Today’s Chapter 11 filing by Tribune Company could put a multimillion-dollar hurt on AbitibiBowater, another newsprint manufacturer, and perhaps some fellow newspaper publishers.
Tribune filed papers with a Delaware bankruptcy court indicating it owed nearly $7 million in “trade debt” to Abitibi -- $4.192 million to the Abitibi Consolidated subsidiary and $2.77 million to the Bowater subsidiary.
Also making Tribune’s list of top-30 creditors was “SP Newsprint Company c/o White Birch Paper Company” of Greenwich, CT, with $5.153 million in trade debt. SP is an Atlanta-based partnership owned by three newspaper chains (Cox, McClatchy, and Media General), while White Birch is a separate, privately owned newsprint manufacturer based in Greenwich.
White Birch was presumably a marketing agent or broker of SP paper sold to Tribune, but it's not clear which company is left holding the bag.
AbibitiBowater also has $13.3 million tied up in Quebecor World’s Chapter 11 filing from January. Put together the Quebecor and Tribune debts and you would have enough to buy 81% of AbitibiBowater stock, which closed down 10% today (and 98% from a year ago) at 43 cents per share. The heavily leveraged paper company lists assets of nearly $10 billion but has a market cap of only $25 million.

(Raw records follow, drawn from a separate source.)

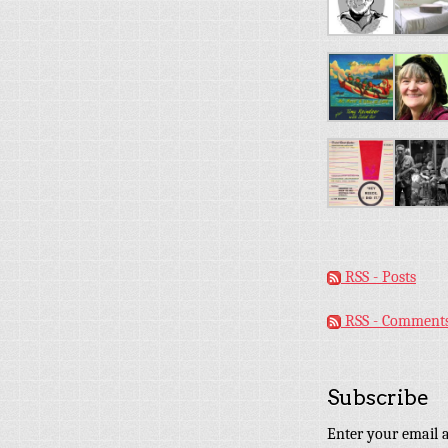
RSS - Posts
RSS - Comment
Subscribe
Enter your email a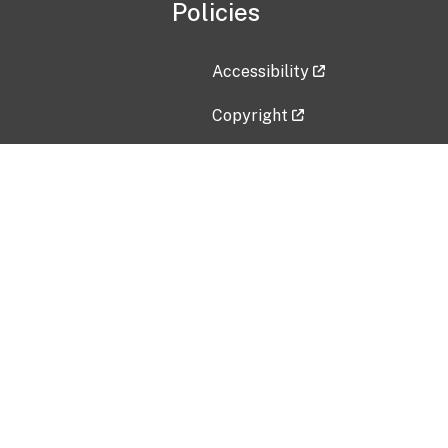
Policies
Accessibility
Copyright
Disclaimer
Privacy Policy
Freedom of Information Act (F
Vulnerability Disclosure Policy
No Fear Act Data
Contact Us
Submit an issue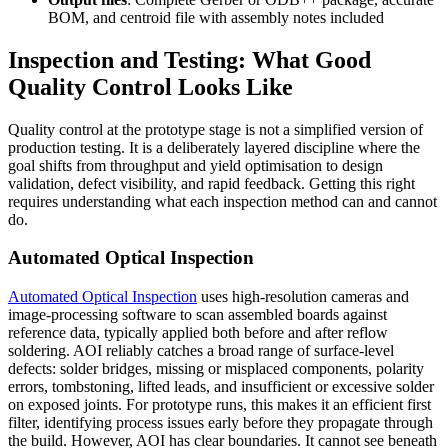
BOM, and centroid file with assembly notes included
Inspection and Testing: What Good
Quality Control Looks Like
Quality control at the prototype stage is not a simplified version of
production testing. It is a deliberately layered discipline where the
goal shifts from throughput and yield optimisation to design
validation, defect visibility, and rapid feedback. Getting this right
requires understanding what each inspection method can and cannot
do.
Automated Optical Inspection
Automated Optical Inspection
uses high-resolution cameras and
image-processing software to scan assembled boards against
reference data, typically applied both before and after reflow
soldering. AOI reliably catches a broad range of surface-level
defects: solder bridges, missing or misplaced components, polarity
errors, tombstoning, lifted leads, and insufficient or excessive solder
on exposed joints. For prototype runs, this makes it an efficient first
filter, identifying process issues early before they propagate through
the build. However, AOI has clear boundaries. It cannot see beneath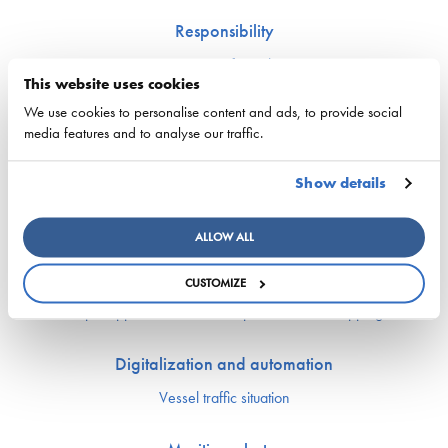
Responsibility
Security of supply
This website uses cookies
Environment and climate
Safety
We use cookies to personalise content and ads, to provide social
media features and to analyse our traffic.
Labor market and competence
Show details
Crewing and competence issues
Apprentice Mill
ALLOW ALL
Labor market affairs
Education and comptence
CUSTOMIZE
The Finnish Shipowners’ Association’s Yrityskylä
Ship Happens: Discover the possibilities of shipping
Digitalization and automation
Vessel traffic situation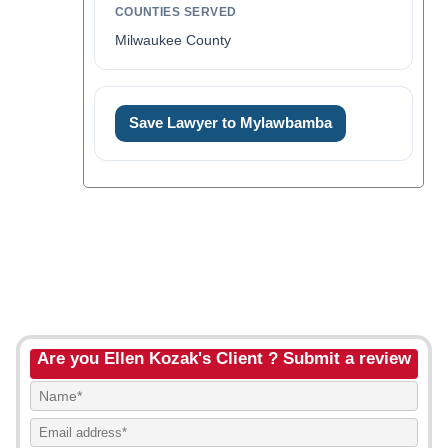
COUNTIES SERVED
Milwaukee County
Save Lawyer to Mylawbamba
Are you Ellen Kozak's Client ? Submit a review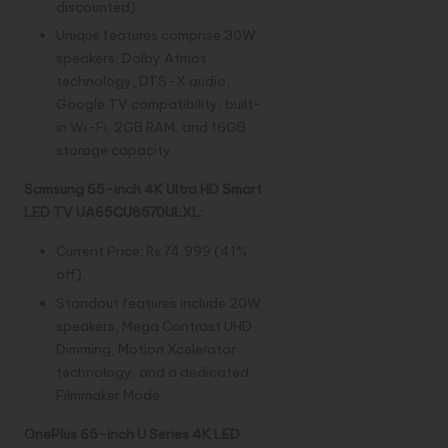
discounted).
Unique features comprise 30W
speakers, Dolby Atmos
technology, DTS-X audio,
Google TV compatibility, built-
in Wi-Fi, 2GB RAM, and 16GB
storage capacity.
Samsung 65-inch 4K Ultra HD Smart
LED TV UA65CU8570ULXL:
Current Price: Rs 74,999 (41%
off).
Standout features include 20W
speakers, Mega Contrast UHD
Dimming, Motion Xcelerator
technology, and a dedicated
Filmmaker Mode.
OnePlus 65-inch U Series 4K LED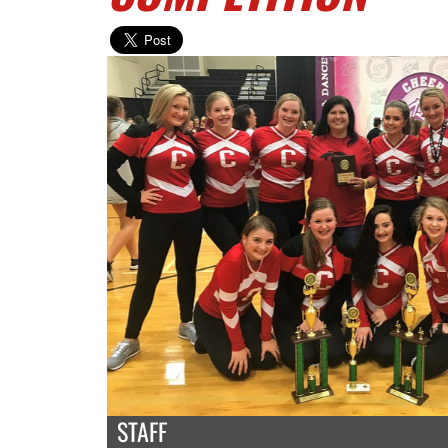
STAFF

Quebecor World says it is in the process of exiting Chapter 11, but it’s not clear what kind of compensation its creditors would receive. Tribune’s various newspapers and other media properties are still operating, but the prospects are bleak for major newspaper chains with lots of debt – and for the paper companies that supply them.
Not making the Top 30 list was Catalyst Paper, the dominant newsprint supplier in the West and reportedly a major supplier to Tribune’s Los Angeles Times and other newspapers. That indicates Catalyst's exposure is less than the $1.691 million that the #30 creditor had.

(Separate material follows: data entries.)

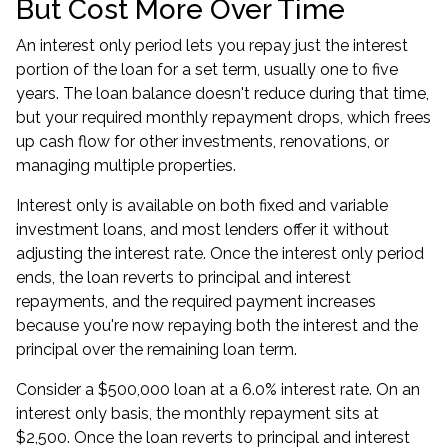
But Cost More Over Time
An interest only period lets you repay just the interest
portion of the loan for a set term, usually one to five
years. The loan balance doesn't reduce during that time,
but your required monthly repayment drops, which frees
up cash flow for other investments, renovations, or
managing multiple properties.
Interest only is available on both fixed and variable
investment loans
, and most lenders offer it without
adjusting the interest rate. Once the interest only period
ends, the loan reverts to principal and interest
repayments, and the required payment increases
because you're now repaying both the interest and the
principal over the remaining loan term.
Consider a $500,000 loan at a 6.0% interest rate. On an
interest only basis, the monthly repayment sits at
$2,500. Once the loan reverts to principal and interest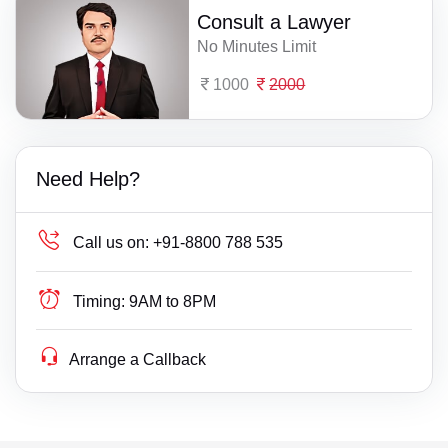
Consult a Lawyer
No Minutes Limit
1000
2000
Need Help?
Call us on:
+91-8800 788 535
Timing:
9AM to 8PM
Arrange a Callback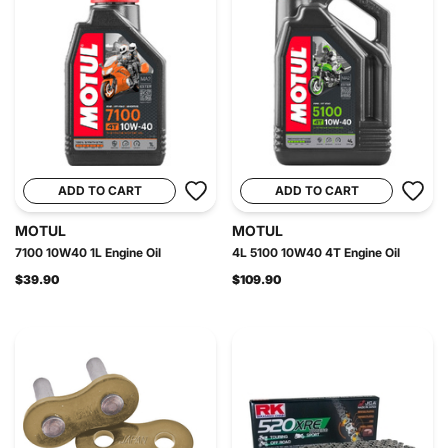
ADD TO CART
ADD TO CART
MOTUL
MOTUL
7100 10W40 1L Engine Oil
4L 5100 10W40 4T Engine Oil
$39.90
$109.90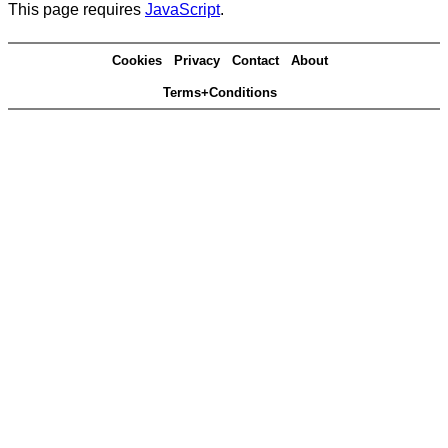
This page requires
JavaScript
.
Cookies
Privacy
Contact
About
Terms+Conditions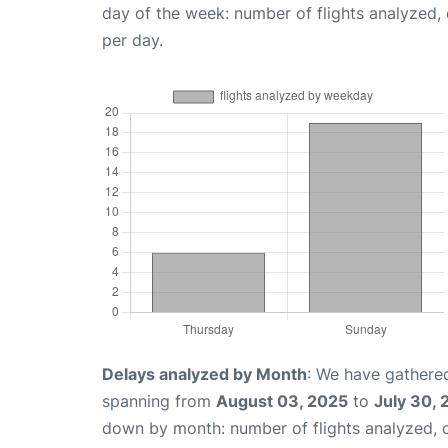
day of the week: number of flights analyzed
per day.
Delays analyzed by Month
: We have gathered
spanning from
August 03, 2025
to
July 30,
down by month: number of flights analyzed,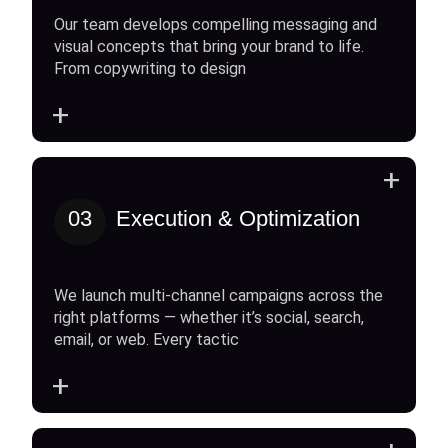
Our team develops compelling messaging and
visual concepts that bring your brand to life.
From copywriting to design
+
+
03
Execution & Optimization
We launch multi-channel campaigns across the
right platforms — whether it’s social, search,
email, or web. Every tactic
+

The top of the list is dominated by holders of various debt instruments. The largest trade debt, $23.691 million, is owed to Warner Bros. Television, #13 on the list. Just below that Time Warner subsidiary is Mark Willes, CEO of Times Mirror until Tribune purchased it, with $11.229 million in “retirement and deferred comp”. Three other retired executives also made the list.